Well I got a boat went out in mi caught a blowfish and six pin fish I used everything from fresh shrimp mullet and live mud minnows I need some input on find and catching fish

Gasman


----------



## SmoothLures (Feb 13, 2008)

gasmanbucs said:


> Well I got a boat went out in mi caught a blowfish and six pin fish I used everything from fresh shrimp mullet and live mud minnows I need some input on find and catching fish
> 
> Gasman


Oyster bars, grasses, deep holes at low tide, rocks, ect. Anything different. Live shrimp or mud minnows under a popping cork should catch trout and reds, and mullet or mud minnows on a Carolina rig should get a flounder's attention. Artificals work too but if you're not getting bites on live bait you probably won't have too much luck with artificials.


----------



## gasmanbucs (Mar 6, 2006)

I guess lack of knowledge of mi hurt I used flounder rig and Carolina rig didn't have bober how long of leader from bobber is good


----------



## SmoothLures (Feb 13, 2008)

2-3 ft.


----------



## gasmanbucs (Mar 6, 2006)

im stumped then cause the flunder rig was just that, maybe i wasnt hooking them right or had the right hooks. or it was just a bad day of fishing


----------



## SmoothLures (Feb 13, 2008)

Can't catch them if you don't fish where the fish are.  

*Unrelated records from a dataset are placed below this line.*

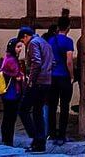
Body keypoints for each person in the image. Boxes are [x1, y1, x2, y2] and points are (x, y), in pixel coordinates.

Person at [18, 25, 53, 153]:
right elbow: (52, 62)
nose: (24, 43)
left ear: (26, 36)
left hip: (37, 82)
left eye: (23, 40)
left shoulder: (33, 43)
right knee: (38, 111)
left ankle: (36, 137)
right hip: (47, 81)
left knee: (23, 109)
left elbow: (36, 63)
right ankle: (39, 143)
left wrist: (31, 81)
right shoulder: (44, 42)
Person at [43, 16, 75, 145]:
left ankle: (51, 132)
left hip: (52, 76)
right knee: (64, 106)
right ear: (68, 27)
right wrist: (72, 75)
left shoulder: (50, 40)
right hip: (63, 76)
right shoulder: (68, 41)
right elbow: (69, 61)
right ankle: (62, 133)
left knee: (52, 105)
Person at [0, 37, 24, 148]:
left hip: (7, 92)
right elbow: (17, 76)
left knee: (7, 116)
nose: (20, 49)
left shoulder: (7, 58)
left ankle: (6, 139)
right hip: (11, 92)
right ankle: (8, 139)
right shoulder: (12, 60)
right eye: (18, 47)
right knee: (10, 117)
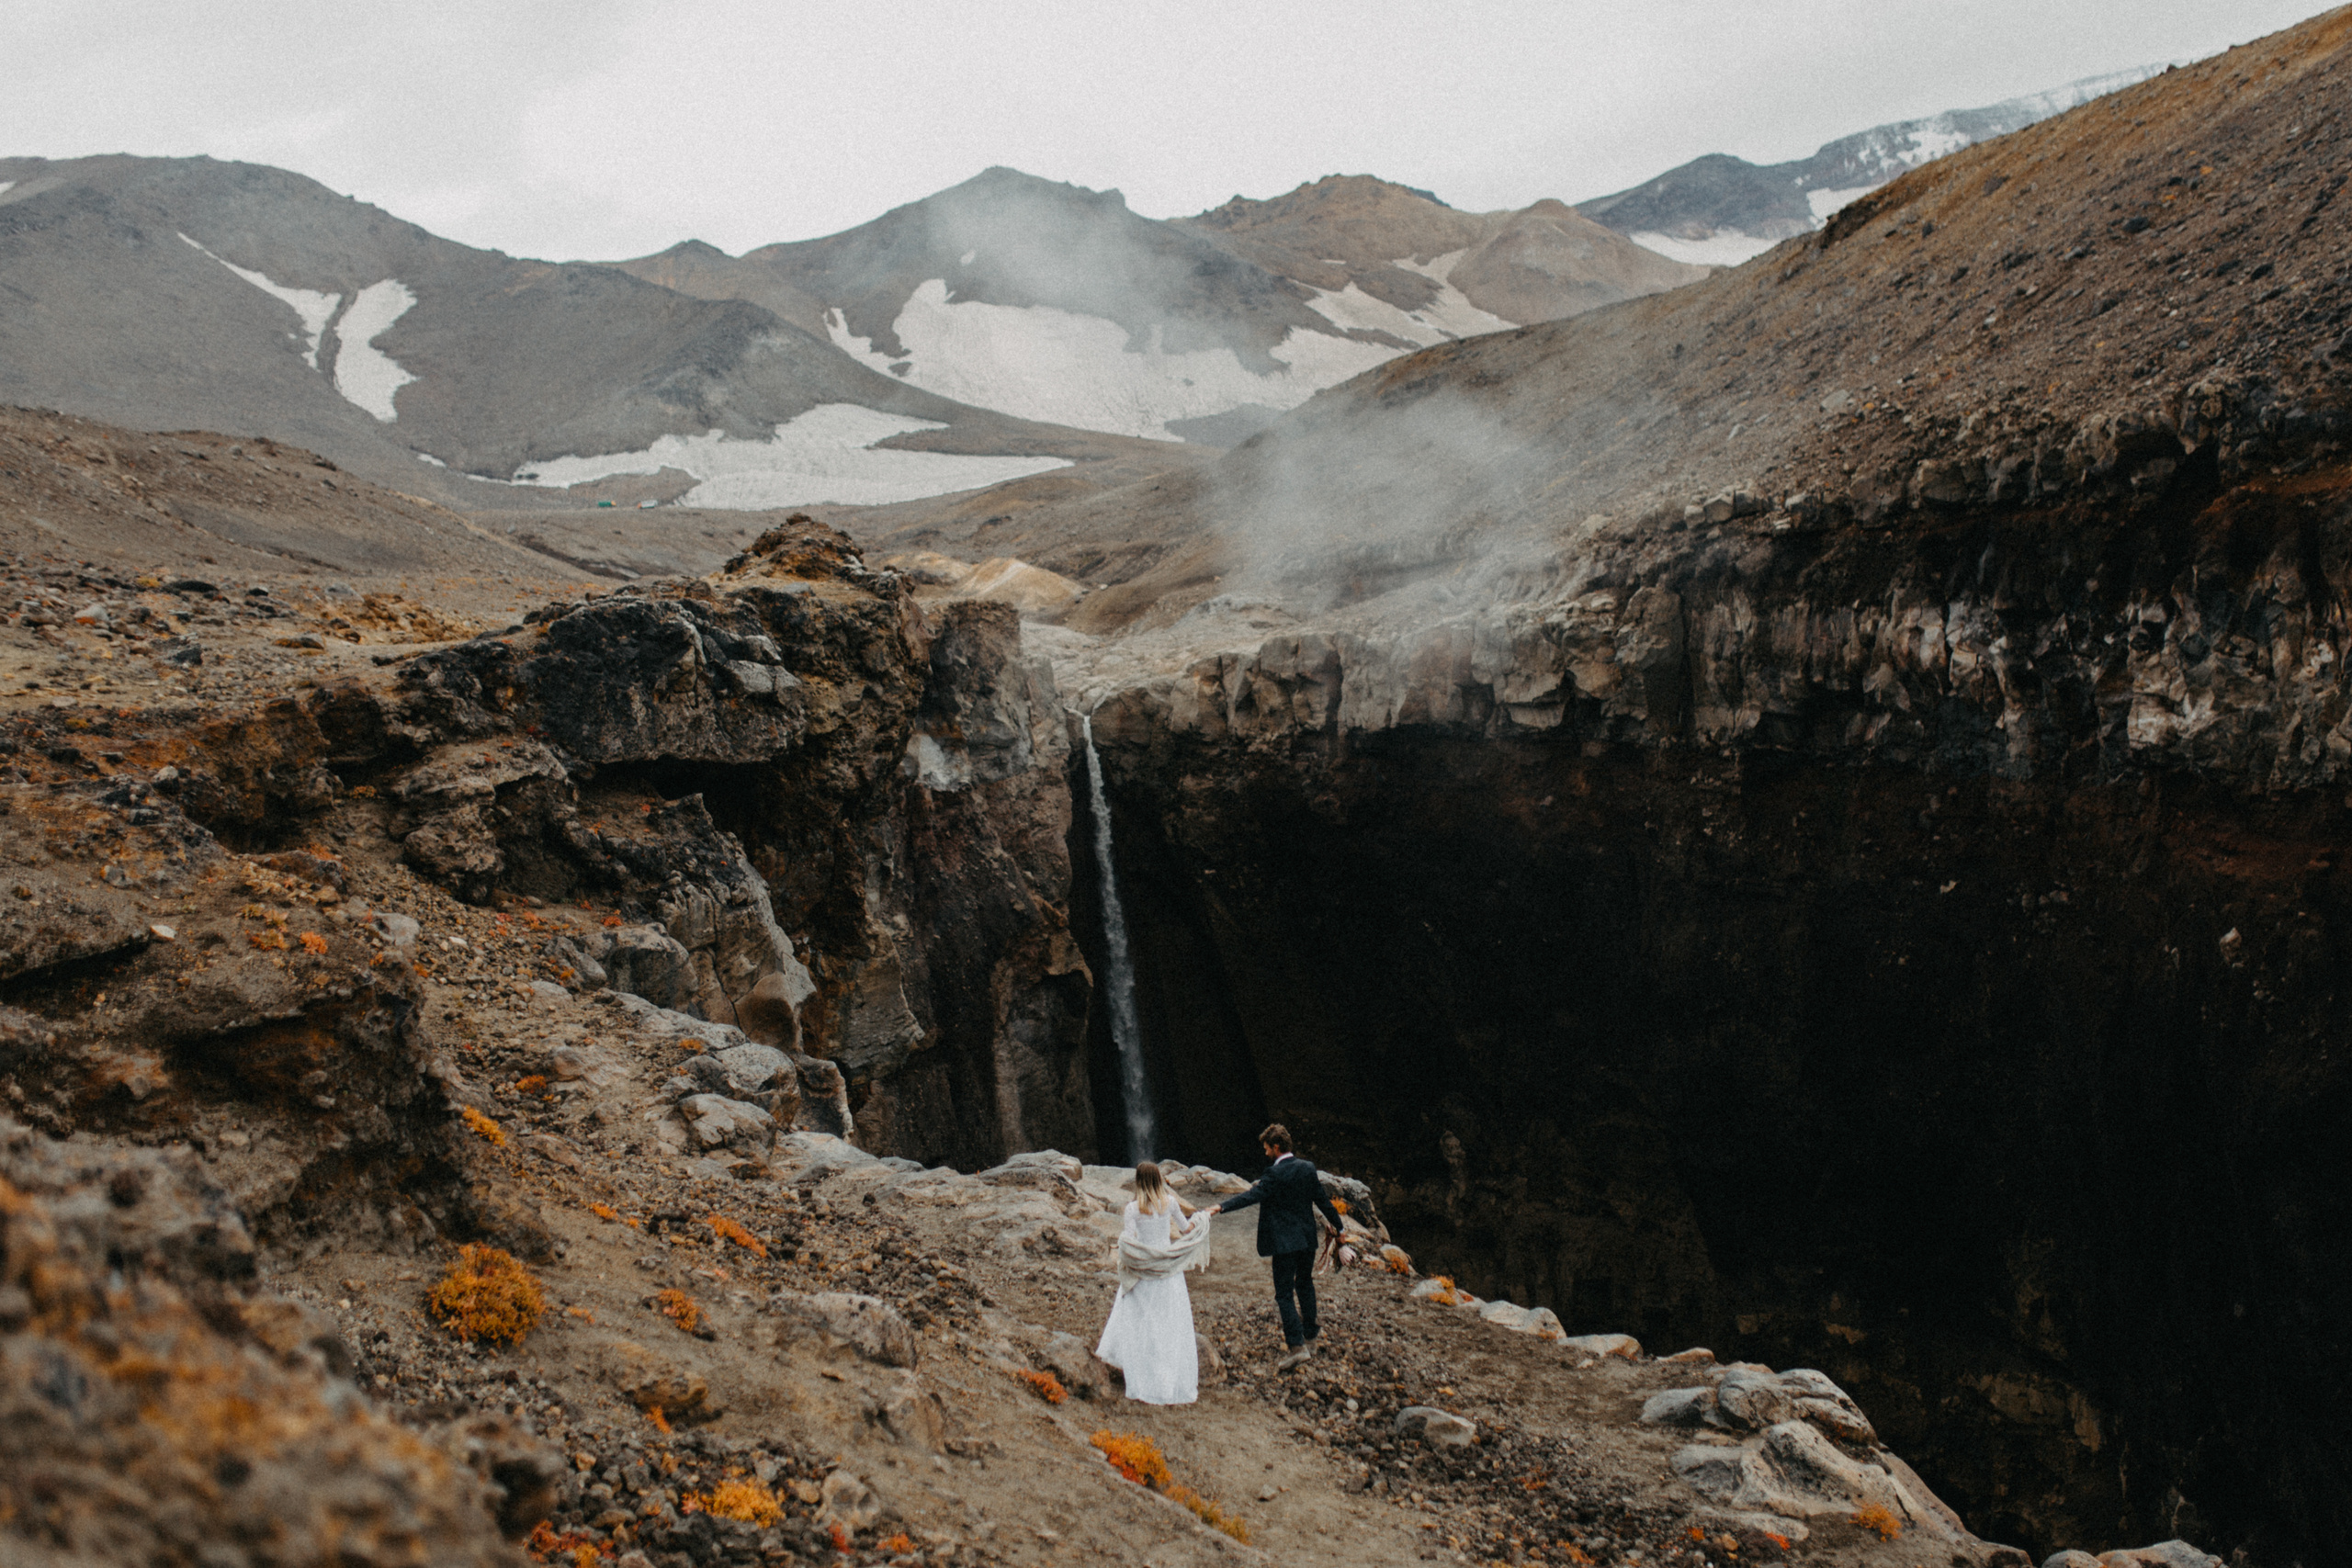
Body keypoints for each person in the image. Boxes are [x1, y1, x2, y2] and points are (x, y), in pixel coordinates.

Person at [1210, 1122, 1343, 1370]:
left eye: (1267, 1148)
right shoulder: (1308, 1168)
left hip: (1284, 1243)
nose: (1265, 1153)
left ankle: (1296, 1347)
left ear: (1277, 1147)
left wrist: (1221, 1207)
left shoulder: (1273, 1174)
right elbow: (1323, 1202)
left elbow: (1251, 1197)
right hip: (1306, 1240)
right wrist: (1340, 1229)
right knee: (1305, 1285)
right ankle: (1311, 1338)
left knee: (1284, 1293)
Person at [1094, 1161, 1213, 1404]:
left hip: (1144, 1270)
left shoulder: (1131, 1209)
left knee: (1139, 1322)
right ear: (1159, 1179)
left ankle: (1140, 1372)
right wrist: (1201, 1218)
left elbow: (1130, 1240)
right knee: (1168, 1322)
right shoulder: (1169, 1203)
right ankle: (1168, 1378)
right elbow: (1186, 1228)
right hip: (1167, 1270)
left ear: (1138, 1182)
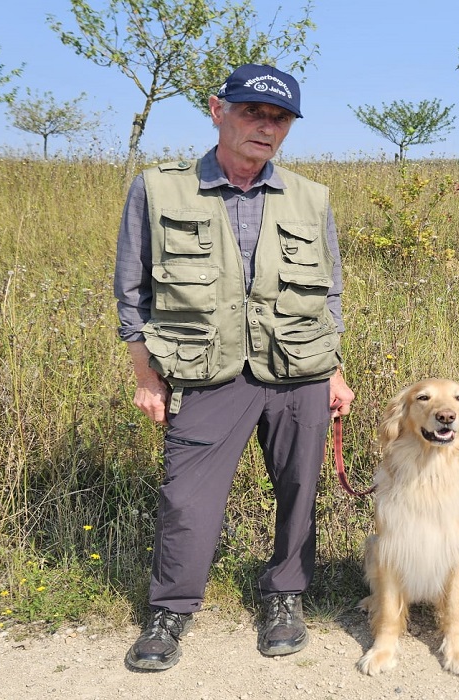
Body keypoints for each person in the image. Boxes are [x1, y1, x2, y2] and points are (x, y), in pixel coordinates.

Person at [113, 63, 355, 672]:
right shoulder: (159, 188)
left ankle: (285, 598)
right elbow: (132, 291)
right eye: (253, 112)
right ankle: (171, 610)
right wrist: (147, 376)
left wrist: (333, 370)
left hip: (299, 368)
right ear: (218, 110)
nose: (266, 128)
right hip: (204, 371)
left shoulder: (310, 196)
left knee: (300, 489)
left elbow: (329, 293)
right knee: (187, 498)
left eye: (279, 119)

I replied to your PM via Email like you asked.


----------



## c0ch3s3 (Jul 10, 2009)

SmoothLures said:


> Live shrimp or mud minnows under a popping cork should catch trout and reds, and mullet or mud minnows on a Carolina rig should get a flounder's attention.


this.

fishing live shrimp under a weighted cork right along the banks on a falling tide has worked very well for me. move around a lot. i will fish one spot for about 5-10 minutes, then move if i am not producing fish.


----------